[gizdoom] Lazy palette shader

Post by **dpJudas** » Sun Sep 04, 2016 11:27 pm

One other thing that could probably improve the algorithm a little bit would be to convert the colors to linear space first before calculating the distance. Doom uses sRGB, which has a gamma of 2.2, but a fast approximation is 2.0. The BestColor function thus ends up like this:

Code: Select all

int BestColor (const uint32 *pal_in, int r, int g, int b, int first, int num)
{
	// Convert search color to linear (using 2.0 gamma instead of 2.2 for speed reasons):
	r = r * r;
	g = g * g;
	b = b * b;

	const PalEntry *pal = (const PalEntry *)pal_in;
	int bestcolor = first;
	uint32_t bestdist = 0xffffffff;

	for (int color = first; color < num; color++)
	{
		int x = r - (pal[color].r * (int)pal[color].r);
		int y = g - (pal[color].g * (int)pal[color].g);
		int z = b - (pal[color].b * (int)pal[color].b);
		uint32_t dist = (uint32_t)(x*x) + (uint32_t)(y*y) +(uint32_t)(z*z);
		if (dist < bestdist)
		{
			if (dist == 0)
				return color;

			bestdist = dist;
			bestcolor = color;
		}
	}
	return bestcolor;
}

Edit: removed the divide by 255 because it only causes precision loss for this algorithm.

Post by **Rachael** » Mon Sep 05, 2016 12:08 am

Well - again, you're right.

If you want to test this diff, the cvar has been renamed to "gl_palette_tonemap_algorithm", but I think you already know what the results are going to be.

REQUIREMENTS:
Can you carry on the forum thread about the GZDoom lazy palette shader, picking up right after its final sentence? The listing that comes next is drawn from a separate source, not from the forum thread.

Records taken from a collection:
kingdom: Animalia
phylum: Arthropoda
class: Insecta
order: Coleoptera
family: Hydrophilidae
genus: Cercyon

THE OUTPUT:
I had an idea about writing an HSV checker, instead of an RGB checker. I think the code for conversion was already available in v_palette.cpp, maybe? However, doing this for 256k colors will be a bit of a hit on the processing time, I'm guessing. Everything else in the algorithm would be the same, it would just input and compare HSV's instead.

Also in this diff I went ahead and implemented the table clear on CVar change, so a restart is no longer required since it seems to automatically rebuild it. What I would like to see is at least a higher precision in selecting the hue and luminescence values, not *as* worried about saturation. It seems by comparing last-values my algorithm was inadvertently correct but only because of the order of the Doom palette. It's the same algorithm by which I generate custom COLORMAPs and TINTTABs (heretic/hexen), though, and I've used it so much in the past 18 years that I have it memorized.

Post by **Gez** » Mon Sep 05, 2016 1:36 am

Eruanna wrote:I had an idea about writing an HSV checker, instead of an RGB checker.

Take a look at SLADE's colorimetry options. You can make its color matcher check in RGB, HSV, or Lab spaces. Honestly I feel the RGB matching is what works best for Doom.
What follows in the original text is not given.